Officials in Japan said on Wednesday that the radioactive iodine-131 content of tap water had reached unsafe levels for babies as a result of the problems at the Fukushima Daiichi nuclear power plant. The government has since said that the iodine levels had gone down again, but the effect of the warning on consumer habits has seemingly endured.
"I don't know how to deal with this," Kazuko Hara, a mother with a three-month-old daughter, told the AFP news agency. "When television started reporting the news about water, they had no analysis from experts."
Hara said that she was breast-feeding her daughter, which led her to wonder whether she should change her own consumption habits too.
"My family is very worried. My husband and my mother-in-law have told me to drink bottled water and avoid tap water. So I am trying to do that to the extent I can."
The run on bottled water in the shops could start to hurt relief efforts elsewhere in the country. More than a quarter of a million people are still living in emergency shelters as a result of the damage caused by the magnitude-9.0 earthquake and subsequent tsunami. Many of the worst-affected areas are still battling to rebuild crucial infrastructure, often including water pipelines. Bottled water, therefore, is crucial to the humanitarian aid work.
Two workers hospitalized
At the Fukushima plant itself, Japan's nuclear safety commission said on Thursday that three workers had been exposed to radiation.
The Fukushima plant was badly damaged in the March 11 quake
"Two were sent to hospital after they found themselves in a puddle of water," a spokesman for Japan's Nuclear and Industrial Safety Agency (NISA) said. "Although they wore protective clothing, the contaminated water seeped in and their legs were exposed to radiation."
The two worst-affected were exposed to between 170 and 180 millisieverts as they worked to lay basement cables at Fukushima's third reactor. This radiation dose is well short of the roughly 4,500 millisieverts that can be lethal if given at once to the entire body without subsequent treatment.
The Tokyo Electric Power Co has been scrambling for nearly a fortnight to contain the damage sustained by the plant during the quake and the subsequent tsunami and to prevent a more severe radiation leak or even a nuclear meltdown.
Marginal radiation detected in Europe
Meanwhile, the first traces of radiation emanating from Japan have reached Iceland and parts of North America. Germany's Federal Office for Radiation Protection (BfS) confirmed on Thursday that the Japanese traces would soon reach mainland Europe.

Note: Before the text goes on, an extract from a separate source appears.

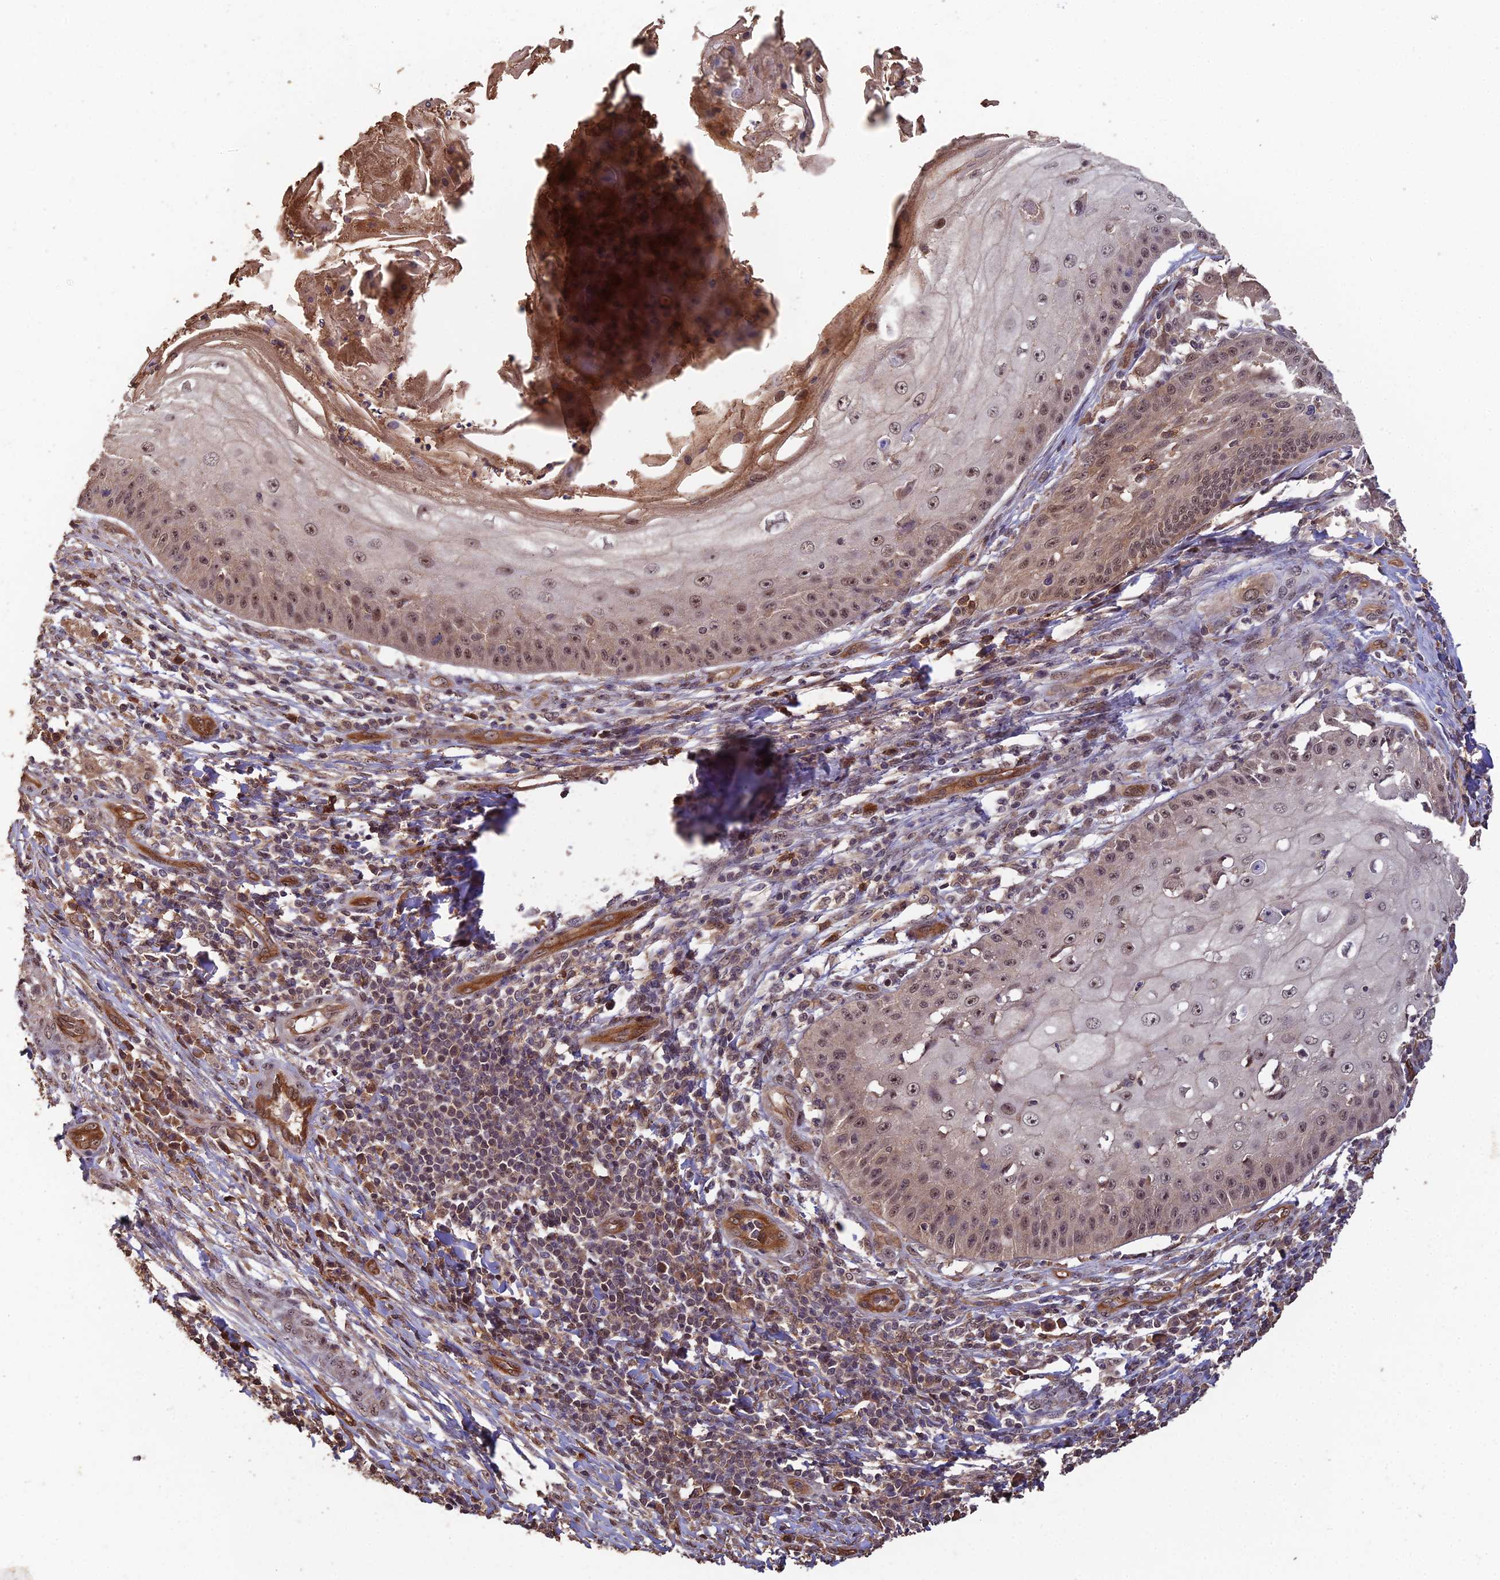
{"staining": {"intensity": "moderate", "quantity": ">75%", "location": "nuclear"}, "tissue": "skin cancer", "cell_type": "Tumor cells", "image_type": "cancer", "snomed": [{"axis": "morphology", "description": "Squamous cell carcinoma, NOS"}, {"axis": "topography", "description": "Skin"}], "caption": "IHC of human squamous cell carcinoma (skin) shows medium levels of moderate nuclear positivity in approximately >75% of tumor cells.", "gene": "RALGAPA2", "patient": {"sex": "male", "age": 70}}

BfS employee Anja Schulte Lutz also said, however, that the levels of extra radiation will be infinitesimal.
"They will be lower than the naturally-occurring levels of background radiation in Germany," she said. "There is no reason to fear any threats to public health."
The annual dose of background radiation for a German resident is roughly 2.1 millisieverts, although it varies regionally and from year to year.